We employ scoring functions, used in statistics for eliciting risk functionals, as cost functions in the Monge-Kantorovich (MK) optimal transport problem. This gives raise to a rich variety of novel asymmetric MK divergences, which subsume the family of Bregman-Wasserstein divergences. We show that for distributions on the real line, the comonotonic coupling is optimal for the majority the new divergences. Specifically, we derive the optimal coupling of the MK divergences induced by functionals including the mean, generalised quantiles, expectiles, and shortfall measures. Furthermore, we show that while any elicitable law-invariant convex risk measure gives raise to infinitely many MK divergences, the comonotonic coupling is simultaneously optimal. The novel MK divergences, which can be efficiently calculated, open an array of applications in robust stochastic optimisation. We derive sharp bounds on distortion risk measures under a Bregman-Wasserstein divergence constraint, and solve for cost-efficient portfolio strategies under benchmark constraints.

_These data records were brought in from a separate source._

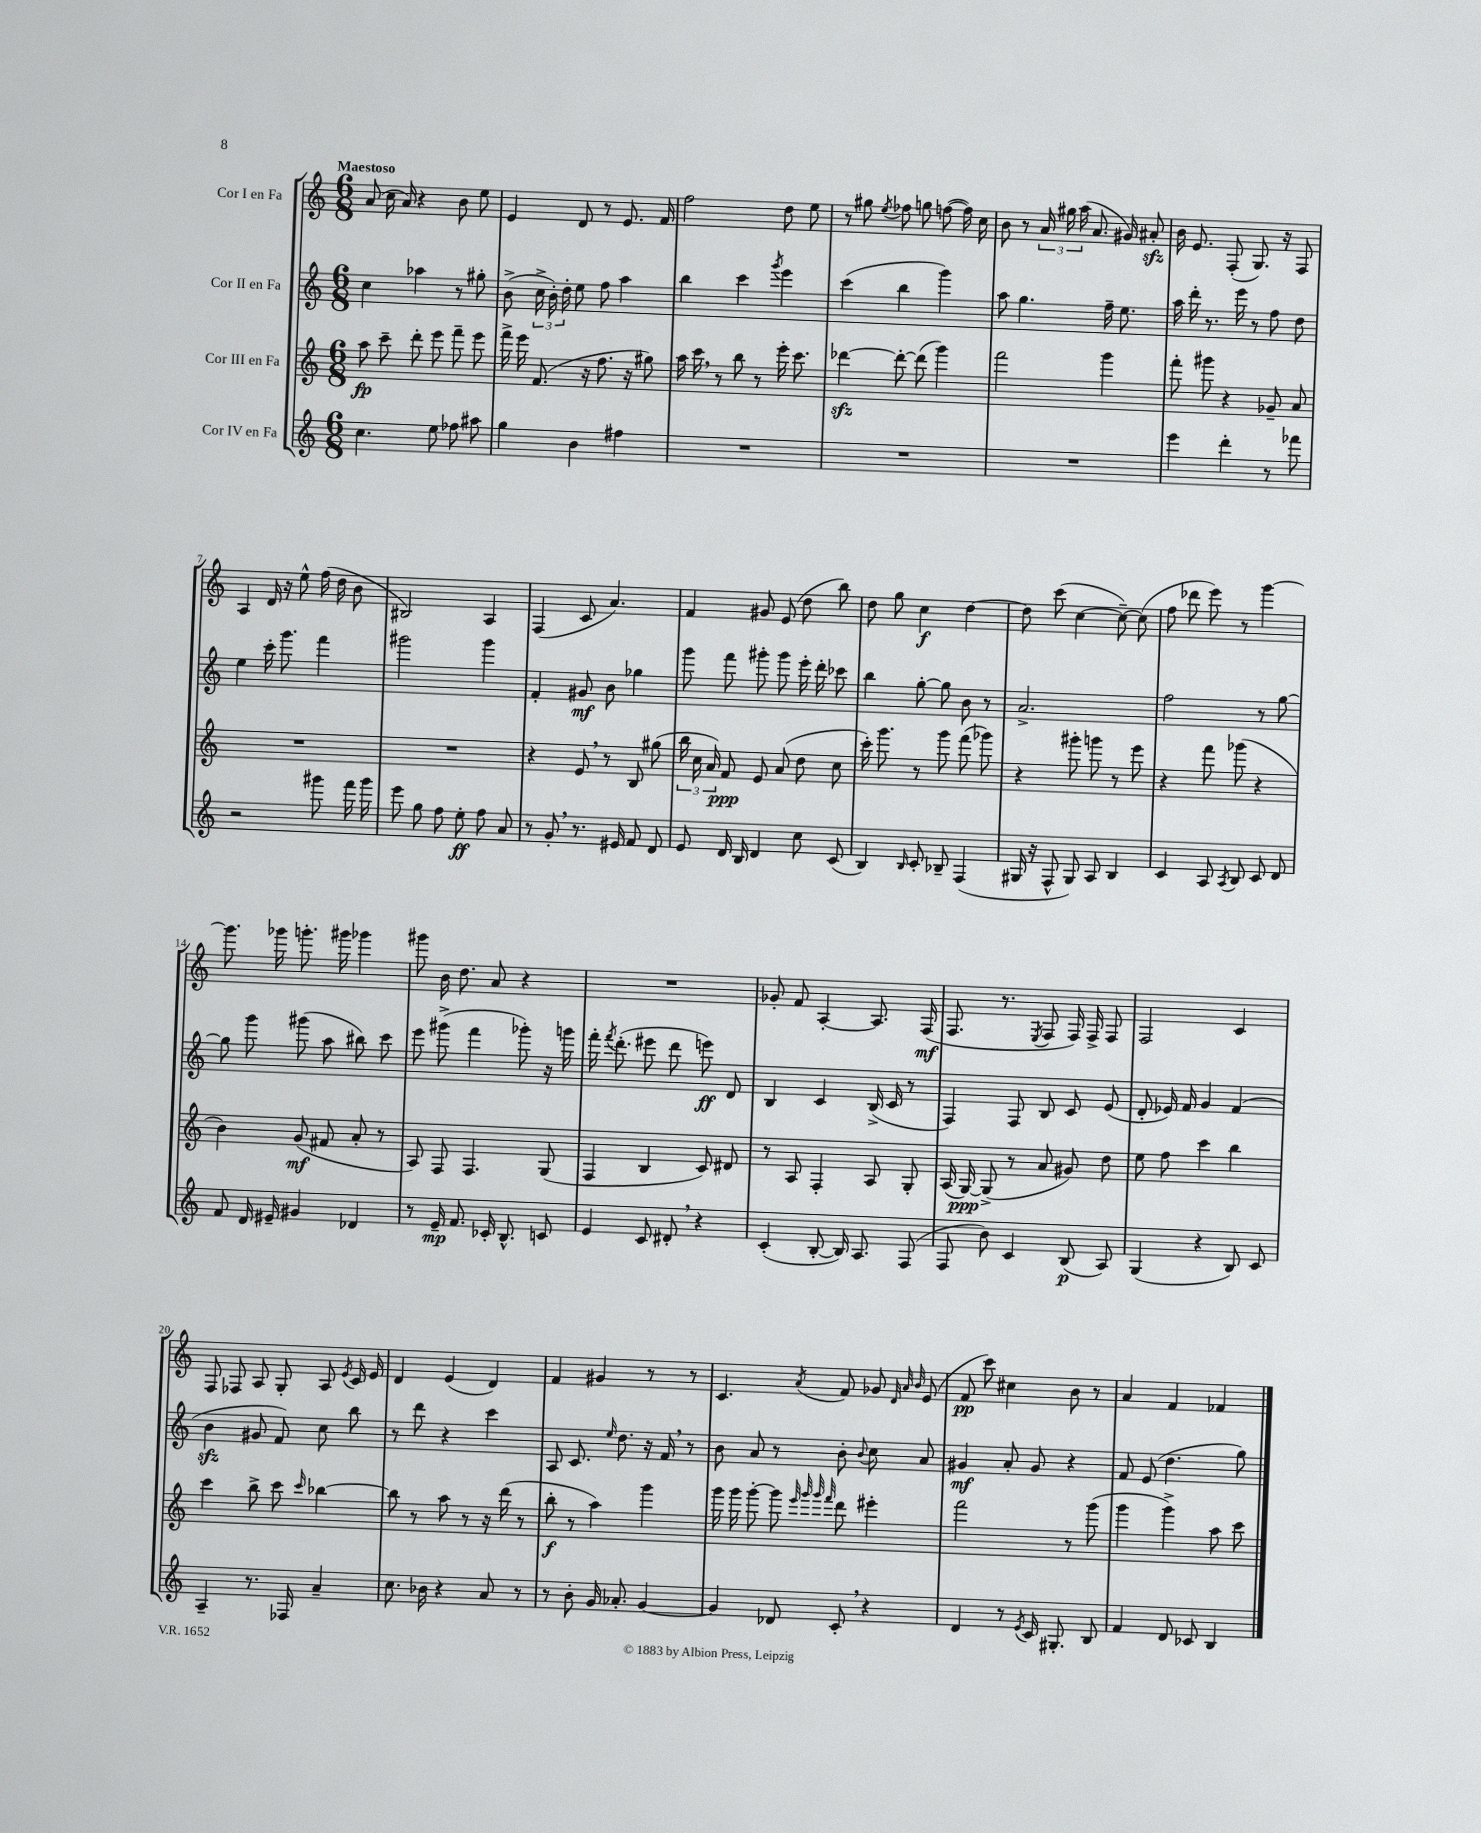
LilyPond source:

<<
\new StaffGroup <<
\new Staff = "s0" \with { instrumentName = "Cor I en Fa" } {
    \clef treble \key c \major \numericTimeSignature \time 6/8 \tempo "Maestoso"
    \autoBeamOff a'8( c''16 a'16) r4 b'8 e''8 |
    e'4 d'8 r8 e'8. f'16 |
    f''2 d''8 e''8 |
    r8 gis''8 \acciaccatura { e''8 } fes''8 g''8 f''8~( f''16) c''16 |
    b'8 r8 \tuplet 3/2 { a'16 gis''16 a''16( } a'8. gis'16) ais'8-.\sfz |
    b'16 e'8. f8-.( g8.) r16 f8 |
    a4 d'16 r16 e''8-^ f''16( d''16 b'8 |
    bis2) a4 |
    f4( c'8 a'4.) |
    f'4 gis'8 e'8( d''8 b''8) |
    d''8 g''8 c''4\f d''4~ |
    d''8 c'''8( c''4~ c''8~--) c''8( |
    f''8 des'''8 e'''8) r8 g'''4~ |
    g'''8. ges'''16 g'''8.-. gis'''16 ges'''4 |
    gis'''8 b'16 d''8. a'8 r4 |
    R2. |
    ges'8-. f'8 a4~-. a8. f16\mf( |
    f8. r8. \acciaccatura { e8 } f8 f16) f16-> f8 |
    f2 c'4 |
    f8 fes8 a8 g8-. a8 \acciaccatura { e'8 } c'16 e'16 |
    d'4 e'4( d'4) |
    f'4 gis'4 r8 r8 |
    c'4. \acciaccatura { a'8 } f'8 ges'8 \grace { d'32 a'32 b'32 } e'8( |
    f'8\pp c'''8) cis''4 b'8 r8 |
    a'4 f'4 fes'4 \bar "|." |
}
\new Staff = "s1" \with { instrumentName = "Cor II en Fa" } {
    \clef treble \key c \major \numericTimeSignature \time 6/8
    \autoBeamOff c''4 aes''4 r8 gis''8-. |
    b'8->( \tuplet 3/2 { c''16-> b'16-.) d''16-. } e''8 f''8 a''4 |
    b''4 c'''4 \acciaccatura { g'''8 } e'''4 |
    c'''4( b''4 g'''4) |
    a''8 g''4. f''16-- e''8. |
    a''16 d'''16-. r8. e'''16 r8 f''8 d''8 |
    e''4 c'''16-. g'''8. f'''4 |
    gis'''2 gis'''4 |
    f'4-. gis'8\mf b'8 ges''4 |
    g'''8 f'''8 gis'''8-. gis'''8 e'''16-. d'''16-. ces'''8 |
    b''4 g''8~-. g''8 b'8 r8 |
    a'2.-> |
    f''2 r8 g''8~ |
    g''8 g'''8 gis'''8( a''8 bis''8) c'''8 |
    e'''8 gis'''8->( f'''4 ges'''8-.) r16 g'''16 |
    f'''16-. \acciaccatura { f'''8 } d'''8.-.( eis'''8 d'''8 e'''8\ff) d'8 |
    b4 c'4 b16->( c'16 r8 |
    f4) f8 b8 c'8 e'8( |
    d'8-. ees'16) f'16 g'4 f'4( |
    b'4\sfz gis'8 f'8) c''8 b''8 |
    r8 d'''8 r4 c'''4 |
    a8 c'8. \grace { e''16 } d''8. r16 f'16 \breathe r8 |
    b'8 a'8 r8 b'8-. \appoggiatura { b'8 } c''8 a'8 |
    gis'4\mf a'8-. gis'8 r4 |
    f'8 e'8( d''4. g''8) \bar "|." |
}
\new Staff = "s2" \with { instrumentName = "Cor III en Fa" } {
    \clef treble \key c \major \numericTimeSignature \time 6/8
    \autoBeamOff a''8\fp c'''8-- d'''8-. e'''8 f'''8-- e'''8 |
    f'''16-> e'''16 f'8.( r16 f''8. r16 gis''8) |
    a''16 c'''16 \breathe r8 b''8 r8 e'''16-. c'''8. |
    des'''4~\sfz des'''8~-. des'''8( g'''4) |
    f'''2 g'''4 |
    f'''8-. gis'''8 r4 ges'8-- a'8 |
    R2. |
    R2. |
    r4 e'8 \breathe r8 b8 gis''8( |
    \tuplet 3/2 { b''16 c''16 a'16) } f'8\ppp e'8 a'8( d''8 c''8 |
    c'''16-.) g'''8. r8 g'''8 f'''8( ges'''8) |
    r4 gis'''8-. g'''8 r8 e'''8 |
    r4 f'''8 ges'''8( r4 |
    b'4) g'8\mf( fis'8 a'8-. r8 |
    a8) f8 f4. g8( |
    f4 b4 c'8) dis'8 |
    r8 a8 f4-. a8 g8-. |
    a16( g16~\ppp) g8->( r8 a'8 gis'8) d''8 |
    e''8 f''8 c'''4 b''4 |
    c'''4 b''8-> c'''8 \grace { c'''16 } bes''4~ |
    bes''8 r8 a''8 r8 r16 d'''16( r8 |
    b''8-.\f r8 a''4) g'''4 |
    g'''16 g'''16 g'''8~-. g'''8 \grace { e'''32 g'''32 g'''32 f'''32 } d'''8 eis'''4-. |
    f'''2 r8 g'''8( |
    g'''4 g'''4->) a''8 c'''8 \bar "|." |
}
\new Staff = "s3" \with { instrumentName = "Cor IV en Fa" } {
    \clef treble \key c \major \numericTimeSignature \time 6/8
    \autoBeamOff c''4. e''8 fes''8 ais''8 |
    g''4 b'4 fis''4 |
    R2. |
    R2. |
    R2. |
    e'''4 d'''4-. r8 fes'''8 |
    r2 gis'''8 f'''16 gis'''16 |
    e'''8 g''8 f''8 e''8-.\ff f''8 a'8 |
    r8 g'8-. \breathe r8. eis'16 f'8 d'8 |
    e'8 d'16 b16 d'4 c''8 c'8( |
    b4) \grace { b16 } c'8-. bes8-- f4( |
    gis16 r16 f8-^ gis8) a8 b4 |
    c'4 a8 \acciaccatura { a8 } b8 c'8 d'8 |
    f'8 d'16 eis'16-- gis'4 des'4 |
    r8 e'16--\mp f'8. ces'16-. b8.-^ c'8 |
    e'4 c'8 dis'8-. \breathe r4 |
    c'4-.( b8~-. b16) a8. f8( |
    f8 b'8) c'4 b8\p( a8) |
    g4( r4 b8) c'8 |
    a4-- r8. fes16 a'4-- |
    c''8. bes'16 r4 a'8 r8 |
    r8 b'8-. g'16 aes'8.-. g'4~ |
    g'4 des'8 c'8-. \breathe r4 |
    d'4 r8 \acciaccatura { e'8 } c'16 gis8.-. b8 |
    f'4 d'8 ces'8 b4 \bar "|." |
}
>>
>>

翻译：我们采用统计中用于诱导风险泛函的评分函数，作为Monge-Kantorovich（MK）最优传输问题中的代价函数。这产生了一类丰富的新型非对称MK散度，其包含了Bregman-Wasserstein散度族。我们证明：对于实直线上的分布，共单调耦合对大多数新散度而言是最优的。具体而言，我们推导了由均值、广义分位数、期望分位数及短缺测度等泛函诱导的MK散度的最优耦合。此外，我们证明：虽然任何可诱导的律不变凸风险测度都能产生无穷多个MK散度，但共单调耦合同时是最优的。这些可高效计算的新型MK散度为鲁棒随机优化开辟了广泛的应用前景。我们推导了Bregman-Wasserstein散度约束下扭曲风险测度的严格上界，并求解了基准约束下的成本最优投资组合策略。